In a few fish samples, some colonies were counted on TCBS, but the specific Vibrio spp. were not detected by the multiplex real-time PCR assay (e.g. fish 1). TCBS agar may support growth of some other genus and there was a report that only 11.9–47.9% of strains on TCBS agar were identified as Vibrio spp. in aquatic samples.51 Therefore, the strains on TCBS are considered to be other species or genus with exception of the three tested Vibrio spp.; which supports the application of this PCR assay for high detection specificity. Meanwhile, V. vulnificus was detected in a fish or seawater sample by the PCR assay but was not detected by the agar media.
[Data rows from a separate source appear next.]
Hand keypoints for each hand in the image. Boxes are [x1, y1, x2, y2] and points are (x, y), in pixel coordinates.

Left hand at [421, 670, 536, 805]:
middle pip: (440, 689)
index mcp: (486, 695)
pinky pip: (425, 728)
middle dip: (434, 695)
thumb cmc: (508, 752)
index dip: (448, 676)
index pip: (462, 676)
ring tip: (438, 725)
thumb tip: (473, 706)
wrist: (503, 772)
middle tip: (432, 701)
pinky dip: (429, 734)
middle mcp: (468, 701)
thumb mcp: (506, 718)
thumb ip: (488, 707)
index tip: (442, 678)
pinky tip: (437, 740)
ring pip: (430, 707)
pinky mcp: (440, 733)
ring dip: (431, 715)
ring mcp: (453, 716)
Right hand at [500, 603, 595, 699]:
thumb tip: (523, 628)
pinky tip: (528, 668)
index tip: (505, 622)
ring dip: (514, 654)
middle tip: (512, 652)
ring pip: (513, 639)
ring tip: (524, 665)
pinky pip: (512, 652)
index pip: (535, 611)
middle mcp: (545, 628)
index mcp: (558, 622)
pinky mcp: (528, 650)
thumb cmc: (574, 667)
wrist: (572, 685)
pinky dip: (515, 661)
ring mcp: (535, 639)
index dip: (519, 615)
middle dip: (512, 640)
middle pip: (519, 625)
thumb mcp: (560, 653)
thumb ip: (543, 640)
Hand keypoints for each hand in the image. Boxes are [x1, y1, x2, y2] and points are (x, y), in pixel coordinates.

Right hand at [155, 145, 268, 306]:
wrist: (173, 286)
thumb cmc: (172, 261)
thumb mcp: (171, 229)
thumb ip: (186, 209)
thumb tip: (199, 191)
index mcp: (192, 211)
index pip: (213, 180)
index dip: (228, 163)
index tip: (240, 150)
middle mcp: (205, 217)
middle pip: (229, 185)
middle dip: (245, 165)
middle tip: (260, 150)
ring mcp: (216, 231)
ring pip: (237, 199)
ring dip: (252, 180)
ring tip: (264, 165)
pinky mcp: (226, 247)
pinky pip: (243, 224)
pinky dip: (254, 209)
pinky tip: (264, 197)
This could be caused by the detection limit of the PCR assay as it was more sensitive than the culture method or the V. vulnificus might be non-culturable on agar media.

Conclusion

To the best of our knowledge, our study describes the first multiplex real-time PCR assay for the simultaneous detection of these three species. Furthermore, this assay quantified total bacteria in the seafood and seawater samples at the same time. To prevent pathogenic Vibrio infection to humans and fish, their presence in seafoods and seawater should be accurately monitored and total bacteria counts could be used as an indicator for measuring the quality of fishery products.52 This multiplex real-time PCR assay will facilitate the rapid surveillance of fishes and seawater for Vibrio spp. and total bacteria as well as could be applicable, as diagnostic method, to outbreak situations.